■ ABOUT THIS EXERCISE ■
Set every entry down again exactly, excluding any pictures.

=== Section Start ===

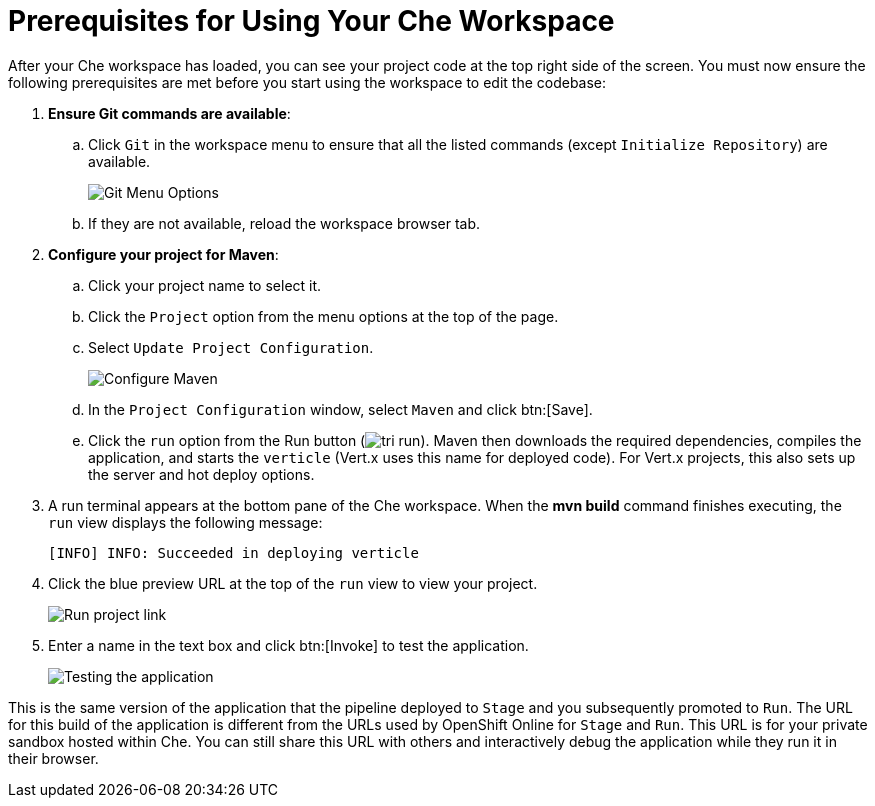 [#prereq_che-{context}]
= Prerequisites for Using Your Che Workspace

After your Che workspace has loaded, you can see your project code at the top right side of the screen. You must now ensure the following prerequisites are met before you start using the workspace to edit the codebase:

. *Ensure Git commands are available*:
.. Click `Git` in the workspace menu to ensure that all the listed commands (except `Initialize Repository`) are available.
+
image::git_menu.png[Git Menu Options]
+
.. If they are not available, reload the workspace browser tab.

. *Configure your project for Maven*:
.. Click your project name to select it.
.. Click the `Project` option from the menu options at the top of the page.
.. Select `Update Project Configuration`.
+
image::config_maven.png[Configure Maven]
+
.. In the `Project Configuration` window, select `Maven` and click btn:[Save].
.. Click the `run` option from the Run button (image:tri_run.png[title="Run button"]). Maven then downloads the required dependencies, compiles the application, and starts the `verticle` (Vert.x uses this name for deployed code). For Vert.x projects, this also sets up the server and hot deploy options.
. A run terminal appears at the bottom pane of the Che workspace. When the *mvn build* command finishes executing, the `run` view displays the following message:
+
```
[INFO] INFO: Succeeded in deploying verticle
```
+
. Click the blue preview URL at the top of the `run` view to view your project.
+
image::run_proj.png[Run project link]
+
. Enter a name in the text box and click btn:[Invoke] to test the application.
+
image::hello_john.png[Testing the application]

This is the same version of the application that the pipeline deployed to `Stage` and you subsequently promoted to `Run`. The URL for this build of the application is different from the URLs used by OpenShift Online for `Stage` and `Run`. This URL is for your private sandbox hosted within Che. You can still share this URL with others and interactively debug the application while they run it in their browser.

=== Section End ===

■ ANSWER FOR THIS EXERCISE ■
 [#prereq_che-{context}]
= Prerequisites for Using Your Che Workspace

After your Che workspace has loaded, you can see your project code at the top right side of the screen. You must now ensure the following prerequisites are met before you start using the workspace to edit the codebase:

. *Ensure Git commands are available*:
.. Click `Git` in the workspace menu to ensure that all the listed commands (except `Initialize Repository`) are available.
+
image::git_menu.png[Git Menu Options]
+
.. If they are not available, reload the workspace browser tab.

. *Configure your project for Maven*:
.. Click your project name to select it.
.. Click the `Project` option from the menu options at the top of the page.
.. Select `Update Project Configuration`.
+
image::config_maven.png[Configure Maven]
+
.. In the `Project Configuration` window, select `Maven` and click btn:[Save].
.. Click the `run` option from the Run button (image:tri_run.png[title="Run button"]). Maven then downloads the required dependencies, compiles the application, and starts the `verticle` (Vert.x uses this name for deployed code). For Vert.x projects, this also sets up the server and hot deploy options.
. A run terminal appears at the bottom pane of the Che workspace. When the *mvn build* command finishes executing, the `run` view displays the following message:
+
```
[INFO] INFO: Succeeded in deploying verticle
```
+
. Click the blue preview URL at the top of the `run` view to view your project.
+
image::run_proj.png[Run project link]
+
. Enter a name in the text box and click btn:[Invoke] to test the application.
+
image::hello_john.png[Testing the application]

This is the same version of the application that the pipeline deployed to `Stage` and you subsequently promoted to `Run`. The URL for this build of the application is different from the URLs used by OpenShift Online for `Stage` and `Run`. This URL is for your private sandbox hosted within Che. You can still share this URL with others and interactively debug the application while they run it in their browser.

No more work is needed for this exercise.